(EXERCISE OBJECTIVE) Pick out every line of the data below that contains the string "Real", matching case exactly, and copy each of those lines.

(RECORDS FOR THE EXERCISE)

※ ※ ※

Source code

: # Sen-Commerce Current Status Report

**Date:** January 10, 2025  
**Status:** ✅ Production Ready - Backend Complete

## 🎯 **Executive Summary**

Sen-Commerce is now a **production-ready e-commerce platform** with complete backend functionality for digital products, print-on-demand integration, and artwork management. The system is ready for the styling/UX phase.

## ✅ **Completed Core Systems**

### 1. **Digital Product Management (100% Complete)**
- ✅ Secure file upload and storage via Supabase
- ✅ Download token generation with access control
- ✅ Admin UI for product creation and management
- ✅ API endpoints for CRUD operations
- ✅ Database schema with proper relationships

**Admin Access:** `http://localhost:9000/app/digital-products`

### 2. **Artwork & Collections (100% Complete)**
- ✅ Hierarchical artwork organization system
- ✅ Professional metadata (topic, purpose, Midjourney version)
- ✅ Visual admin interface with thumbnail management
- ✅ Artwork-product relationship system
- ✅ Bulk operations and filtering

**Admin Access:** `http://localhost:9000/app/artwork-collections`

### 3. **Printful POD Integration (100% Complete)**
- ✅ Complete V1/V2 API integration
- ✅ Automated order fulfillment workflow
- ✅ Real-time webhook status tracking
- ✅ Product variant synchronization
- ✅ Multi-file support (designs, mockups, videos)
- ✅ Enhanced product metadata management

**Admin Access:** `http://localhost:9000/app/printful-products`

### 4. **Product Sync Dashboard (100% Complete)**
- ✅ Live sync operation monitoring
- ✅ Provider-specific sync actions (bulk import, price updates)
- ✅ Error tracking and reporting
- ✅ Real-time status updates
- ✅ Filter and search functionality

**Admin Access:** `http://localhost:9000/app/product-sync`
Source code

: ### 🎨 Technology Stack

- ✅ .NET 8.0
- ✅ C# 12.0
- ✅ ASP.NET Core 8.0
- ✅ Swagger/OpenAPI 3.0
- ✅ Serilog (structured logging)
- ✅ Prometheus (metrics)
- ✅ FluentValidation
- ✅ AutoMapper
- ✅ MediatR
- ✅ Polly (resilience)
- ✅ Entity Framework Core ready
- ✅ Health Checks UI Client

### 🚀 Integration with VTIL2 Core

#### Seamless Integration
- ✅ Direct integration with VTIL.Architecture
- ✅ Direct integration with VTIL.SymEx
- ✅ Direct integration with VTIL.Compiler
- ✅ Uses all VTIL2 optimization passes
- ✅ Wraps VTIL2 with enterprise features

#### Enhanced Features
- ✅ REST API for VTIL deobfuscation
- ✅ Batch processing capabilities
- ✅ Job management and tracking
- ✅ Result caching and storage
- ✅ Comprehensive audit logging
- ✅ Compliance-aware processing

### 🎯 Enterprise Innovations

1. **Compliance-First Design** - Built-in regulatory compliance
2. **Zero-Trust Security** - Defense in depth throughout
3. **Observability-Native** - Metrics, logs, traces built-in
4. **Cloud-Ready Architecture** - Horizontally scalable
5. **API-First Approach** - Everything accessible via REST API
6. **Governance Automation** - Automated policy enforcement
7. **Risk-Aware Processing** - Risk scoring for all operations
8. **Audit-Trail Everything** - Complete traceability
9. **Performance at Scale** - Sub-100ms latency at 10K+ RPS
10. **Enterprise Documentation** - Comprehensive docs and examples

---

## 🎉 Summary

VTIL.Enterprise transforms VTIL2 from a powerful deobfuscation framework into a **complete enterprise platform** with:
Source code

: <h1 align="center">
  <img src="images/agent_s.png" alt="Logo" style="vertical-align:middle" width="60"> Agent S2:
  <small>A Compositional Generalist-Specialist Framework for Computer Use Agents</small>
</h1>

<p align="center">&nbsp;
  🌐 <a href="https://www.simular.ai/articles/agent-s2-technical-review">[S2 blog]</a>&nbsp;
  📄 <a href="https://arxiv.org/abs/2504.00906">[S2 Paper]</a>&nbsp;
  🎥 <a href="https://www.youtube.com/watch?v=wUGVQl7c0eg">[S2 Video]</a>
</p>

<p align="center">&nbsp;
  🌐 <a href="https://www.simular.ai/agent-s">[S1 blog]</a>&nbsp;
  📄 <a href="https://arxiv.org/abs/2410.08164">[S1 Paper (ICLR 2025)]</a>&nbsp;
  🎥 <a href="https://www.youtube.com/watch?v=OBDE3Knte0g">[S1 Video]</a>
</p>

※ ※ ※

(EXERCISE RESPONSE)
- ✅ Real-time webhook status tracking
- ✅ Real-time status updates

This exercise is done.